登場する神:神武天皇、高御産巣日神、天照大神、武甕槌神、賀茂建角身命、饒速日尊、高倉下神、金山彦神

さて、だんだんと人の世に近い時代になってきた。初代天皇として名を残した神武天皇の伝説である。

神武天皇という名は有名ではあるが、近世に至るまで、天皇の名は諡号(シゴウ=おくり名)としてあとからつけられたものであって、その時代に人々にそう呼ばれたわけではなかった。たとえば神武天皇の名前は神倭伊波礼毘古命(カムヤマトイワレビコノミコト)といった。 神武天皇という名前は、彼の死後に送られた称号である。などと蘊蓄を並べ立てたが、字数が多いのと通りが悪いとの理由をもって、神武天皇の名で書き進めさせていただく。

東征というと、東国、つまり我々の認識では関東や東北地方を平定したように聞こえるが、 邇邇芸命天孫降臨以来、九州に国家を構えていた天皇家にとっては、東国とは近畿地方までを指した。すなわち、この神話は九州に都を持つ国家の王が、近畿地方までを勢力下に組み入れ、名実共に大八島(オオヤシマ=日本全州)の中央を制圧したという筋である。
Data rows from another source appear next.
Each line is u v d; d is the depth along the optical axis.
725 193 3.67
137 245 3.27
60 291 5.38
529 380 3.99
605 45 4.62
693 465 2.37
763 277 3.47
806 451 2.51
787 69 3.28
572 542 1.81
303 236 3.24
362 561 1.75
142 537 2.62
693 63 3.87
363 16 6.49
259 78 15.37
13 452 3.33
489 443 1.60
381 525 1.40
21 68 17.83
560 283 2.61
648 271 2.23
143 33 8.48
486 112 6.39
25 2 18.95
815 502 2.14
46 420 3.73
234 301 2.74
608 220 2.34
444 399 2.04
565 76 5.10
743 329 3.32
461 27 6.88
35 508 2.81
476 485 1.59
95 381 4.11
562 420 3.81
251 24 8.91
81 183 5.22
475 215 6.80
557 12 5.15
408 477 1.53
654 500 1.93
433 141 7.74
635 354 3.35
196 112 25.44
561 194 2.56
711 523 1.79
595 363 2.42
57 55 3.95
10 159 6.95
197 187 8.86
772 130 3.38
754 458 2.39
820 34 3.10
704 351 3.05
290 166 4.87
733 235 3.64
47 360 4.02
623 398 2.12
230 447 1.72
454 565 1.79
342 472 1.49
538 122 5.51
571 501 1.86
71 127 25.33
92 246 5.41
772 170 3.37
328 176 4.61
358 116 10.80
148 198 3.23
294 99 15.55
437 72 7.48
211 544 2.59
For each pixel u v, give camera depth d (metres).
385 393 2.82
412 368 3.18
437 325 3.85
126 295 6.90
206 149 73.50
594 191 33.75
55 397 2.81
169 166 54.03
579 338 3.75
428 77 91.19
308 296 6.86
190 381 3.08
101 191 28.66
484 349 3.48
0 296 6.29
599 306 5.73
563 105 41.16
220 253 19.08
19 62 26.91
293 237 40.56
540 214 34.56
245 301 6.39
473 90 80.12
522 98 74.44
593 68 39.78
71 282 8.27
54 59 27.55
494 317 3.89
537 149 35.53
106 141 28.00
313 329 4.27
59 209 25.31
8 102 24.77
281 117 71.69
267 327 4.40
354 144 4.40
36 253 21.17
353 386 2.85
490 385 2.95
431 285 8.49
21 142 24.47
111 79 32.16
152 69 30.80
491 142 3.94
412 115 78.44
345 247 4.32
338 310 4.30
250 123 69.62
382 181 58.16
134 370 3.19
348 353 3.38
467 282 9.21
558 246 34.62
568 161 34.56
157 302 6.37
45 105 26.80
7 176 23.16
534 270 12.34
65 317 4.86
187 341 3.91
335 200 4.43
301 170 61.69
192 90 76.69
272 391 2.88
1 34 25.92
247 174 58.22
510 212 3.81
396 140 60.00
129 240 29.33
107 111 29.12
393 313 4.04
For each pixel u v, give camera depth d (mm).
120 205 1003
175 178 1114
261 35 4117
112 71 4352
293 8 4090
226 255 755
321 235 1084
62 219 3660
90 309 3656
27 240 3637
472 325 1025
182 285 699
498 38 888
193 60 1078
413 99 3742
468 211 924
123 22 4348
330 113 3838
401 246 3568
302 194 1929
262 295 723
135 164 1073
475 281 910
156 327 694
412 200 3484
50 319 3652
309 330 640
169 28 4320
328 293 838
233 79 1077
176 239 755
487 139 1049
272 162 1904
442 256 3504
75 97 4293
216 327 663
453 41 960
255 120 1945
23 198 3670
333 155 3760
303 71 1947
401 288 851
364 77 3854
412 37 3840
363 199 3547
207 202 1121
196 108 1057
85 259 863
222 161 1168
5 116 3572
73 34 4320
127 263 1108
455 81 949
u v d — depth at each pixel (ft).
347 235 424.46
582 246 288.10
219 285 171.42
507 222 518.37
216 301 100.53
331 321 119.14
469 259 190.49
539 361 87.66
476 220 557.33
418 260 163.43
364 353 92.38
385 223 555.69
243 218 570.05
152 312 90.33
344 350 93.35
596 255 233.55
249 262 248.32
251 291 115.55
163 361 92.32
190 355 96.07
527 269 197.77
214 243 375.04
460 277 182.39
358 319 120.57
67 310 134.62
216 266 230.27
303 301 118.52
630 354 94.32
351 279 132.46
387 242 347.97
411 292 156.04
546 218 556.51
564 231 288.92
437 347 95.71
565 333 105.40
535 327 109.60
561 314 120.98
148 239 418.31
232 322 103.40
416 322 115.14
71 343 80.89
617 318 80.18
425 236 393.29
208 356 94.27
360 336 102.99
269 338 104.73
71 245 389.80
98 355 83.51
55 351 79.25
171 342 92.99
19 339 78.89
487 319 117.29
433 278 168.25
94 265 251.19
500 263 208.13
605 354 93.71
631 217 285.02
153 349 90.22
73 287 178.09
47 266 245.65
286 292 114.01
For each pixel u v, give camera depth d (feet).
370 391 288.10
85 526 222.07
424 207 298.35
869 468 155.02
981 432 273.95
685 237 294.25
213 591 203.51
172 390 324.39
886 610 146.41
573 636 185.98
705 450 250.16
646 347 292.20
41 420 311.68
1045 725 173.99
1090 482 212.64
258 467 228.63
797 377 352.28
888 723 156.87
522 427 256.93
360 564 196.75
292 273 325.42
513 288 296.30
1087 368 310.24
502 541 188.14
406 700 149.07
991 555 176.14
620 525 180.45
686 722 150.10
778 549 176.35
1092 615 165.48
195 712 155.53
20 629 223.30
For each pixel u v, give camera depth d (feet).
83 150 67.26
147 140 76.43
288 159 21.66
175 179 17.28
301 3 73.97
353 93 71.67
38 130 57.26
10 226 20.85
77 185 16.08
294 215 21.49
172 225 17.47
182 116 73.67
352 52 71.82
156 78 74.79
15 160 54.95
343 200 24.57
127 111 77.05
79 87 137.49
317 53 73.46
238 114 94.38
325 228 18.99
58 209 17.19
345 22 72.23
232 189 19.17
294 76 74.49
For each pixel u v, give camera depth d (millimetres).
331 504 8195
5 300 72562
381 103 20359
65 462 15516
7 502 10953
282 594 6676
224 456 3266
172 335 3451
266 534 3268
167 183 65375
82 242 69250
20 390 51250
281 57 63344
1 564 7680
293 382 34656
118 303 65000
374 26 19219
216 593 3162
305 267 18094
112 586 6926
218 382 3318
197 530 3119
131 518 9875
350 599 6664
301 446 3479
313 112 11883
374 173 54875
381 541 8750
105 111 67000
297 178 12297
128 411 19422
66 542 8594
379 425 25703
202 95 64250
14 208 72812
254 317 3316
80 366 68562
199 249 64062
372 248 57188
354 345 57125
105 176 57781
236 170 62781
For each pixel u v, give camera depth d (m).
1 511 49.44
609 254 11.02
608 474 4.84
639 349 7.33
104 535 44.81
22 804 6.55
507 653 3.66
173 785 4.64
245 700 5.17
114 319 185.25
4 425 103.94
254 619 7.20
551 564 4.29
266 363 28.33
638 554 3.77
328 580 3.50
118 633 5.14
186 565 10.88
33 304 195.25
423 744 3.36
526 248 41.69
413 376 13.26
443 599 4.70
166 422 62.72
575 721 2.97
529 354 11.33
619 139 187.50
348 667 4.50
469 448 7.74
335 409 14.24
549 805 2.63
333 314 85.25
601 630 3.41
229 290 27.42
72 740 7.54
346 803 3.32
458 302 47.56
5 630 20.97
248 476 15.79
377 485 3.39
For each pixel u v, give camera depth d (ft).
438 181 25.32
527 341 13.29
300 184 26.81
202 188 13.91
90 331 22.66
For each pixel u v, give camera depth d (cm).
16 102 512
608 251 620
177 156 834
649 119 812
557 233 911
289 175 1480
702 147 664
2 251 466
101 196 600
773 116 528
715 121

さて、神武天皇は15歳で太子となり、阿比良比売命と結婚して2人の子供、多芸志美美命と岐須美美命をもうけた。 神武天皇は父鵜葺草葺不合神の四男であるが、3人の兄を押しのけて太子となった理由は不明である。しかし、兄たちにも不満はなかったようで、東征の間、神武天皇配下の武将として命を懸けてはたらいたようである。事実、この3人の兄たちは遠征の間に次々とその命を落としてゆく。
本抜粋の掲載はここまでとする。